Qatar Airways has said that it would push forward with plans to buy a stake in American Airlines even though the US-based carrier just recently ended their codeshare agreement.
American just announced that it was ending codeshare pacts with Qatar Airways and Etihad Airways as “an extension of our stance against the illegal subsidies that these carriers receive from their governments”. Both Gulf based carriers have denied the allegations.
American’s decision to end the agreements which allow airlines to book passengers on each other’s flights, intensifies a dispute between U.S. carriers and Gulf competitors over competitive advantages.
Qatar Airways Chief Executive Akbar Al-Baker said on Thursday he was upset by the decision, but it would not have an impact on the Middle East carrier’s plans to buy up to a 10% stake in American, announced last month.
“Our stock purchase request and filing is going ahead as normal. We had to clarify certain questions of the regulator, which we compiled with”, Al-Baker said.
Qatar Airways sent a revised antitrust filing to U.S. regulators on Wednesday seeking clearance to buy up to a 10 percent stake in the U.S. carrier, according to the filing.
A stake in American would be a boon to Qatar Airways’ investment portfolio, which already boasts of a 20% stake in British Airways-owner International Airlines Group (ICAG.L) and 10% of South America’s LATAM LAN.SN.
American Airlines CEO Doug Parker, however, declared in a letter to his employees last month that “We aren’t particularly excited about Qatar’s outreach” and that it was head-scratching given the U.S. carrier’s very public stance on state support given to Gulf carriers.
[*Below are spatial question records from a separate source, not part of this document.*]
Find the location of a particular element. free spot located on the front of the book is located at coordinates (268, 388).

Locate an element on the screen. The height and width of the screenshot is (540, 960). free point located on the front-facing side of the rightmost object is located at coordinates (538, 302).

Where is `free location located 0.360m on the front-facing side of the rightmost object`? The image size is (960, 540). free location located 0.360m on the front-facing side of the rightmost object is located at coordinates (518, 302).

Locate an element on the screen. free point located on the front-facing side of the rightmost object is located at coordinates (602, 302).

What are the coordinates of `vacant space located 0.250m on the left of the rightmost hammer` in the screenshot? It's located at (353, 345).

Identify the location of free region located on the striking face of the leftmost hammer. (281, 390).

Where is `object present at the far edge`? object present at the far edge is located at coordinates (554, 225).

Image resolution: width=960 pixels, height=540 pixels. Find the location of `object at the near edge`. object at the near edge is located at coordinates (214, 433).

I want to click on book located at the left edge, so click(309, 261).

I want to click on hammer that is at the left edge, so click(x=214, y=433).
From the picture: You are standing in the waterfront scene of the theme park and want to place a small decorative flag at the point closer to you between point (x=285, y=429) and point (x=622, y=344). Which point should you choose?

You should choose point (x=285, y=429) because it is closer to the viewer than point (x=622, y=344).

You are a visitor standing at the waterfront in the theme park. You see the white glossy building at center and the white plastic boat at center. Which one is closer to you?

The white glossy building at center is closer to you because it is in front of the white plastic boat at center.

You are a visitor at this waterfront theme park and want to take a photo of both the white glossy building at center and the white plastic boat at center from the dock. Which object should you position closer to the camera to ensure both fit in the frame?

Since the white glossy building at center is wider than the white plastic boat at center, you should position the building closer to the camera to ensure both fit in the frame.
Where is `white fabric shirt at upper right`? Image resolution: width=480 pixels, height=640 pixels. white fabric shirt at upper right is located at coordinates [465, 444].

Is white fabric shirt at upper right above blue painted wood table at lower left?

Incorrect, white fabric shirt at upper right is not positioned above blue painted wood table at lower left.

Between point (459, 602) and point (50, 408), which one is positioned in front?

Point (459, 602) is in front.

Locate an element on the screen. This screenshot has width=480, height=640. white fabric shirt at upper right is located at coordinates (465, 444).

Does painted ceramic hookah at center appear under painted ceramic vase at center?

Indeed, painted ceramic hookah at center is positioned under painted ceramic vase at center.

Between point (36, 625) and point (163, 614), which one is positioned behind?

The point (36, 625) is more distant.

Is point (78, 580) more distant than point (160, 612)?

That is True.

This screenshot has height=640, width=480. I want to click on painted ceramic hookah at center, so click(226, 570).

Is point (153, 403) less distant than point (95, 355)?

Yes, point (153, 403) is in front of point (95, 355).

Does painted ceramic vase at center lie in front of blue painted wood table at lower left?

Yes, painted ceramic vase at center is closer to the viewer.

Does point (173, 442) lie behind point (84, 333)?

American and several other U.S. carriers have alleged that state subsidies allow Qatar Airways, Etihad and Emirates to offer lower fares and more services to long-haul, international travelers.
They are urging the Trump government to limit the Middle Eastern carriers’ access to U.S. airports, and the White House is considering their request, according to government officials and airline executives who have knowledge regarding the situation.
Al-Baker clapped back at American’s decision to end the code-share agreement was “not in the spirit of the Oneworld alliance” and that Qatar Airways had other partners in the United States “who want to work with us”.
Qatar Airways, American Airlines, IAG’s British Airways, Iberia and LATAM are all members of the one world airline alliance.
Al-Baker previously said Qatar Airways would purchase American shares on the open market before formally seeking board approval from the U.S. carrier to increase its ownership. The U.S. airline’s own rules entail advance approval from its board for the purchase of a stake of 4.75 percent or more.
American said on Wednesday that cancelling code-sharing agreements with Qatar Airways and Etihad would not have a major financial impact for the U.S. carrier.
Etihad, which flies to six U.S. cities, zinged American of being “anti-competitive” and “anti-consumer” and said it was disappointed with the decision.
An interline relationship between Etihad and American, which allows customers from two airlines to buy connecting flights on one ticket, would remain in place to connect passengers to secondary markets, an Etihad spokeswoman said.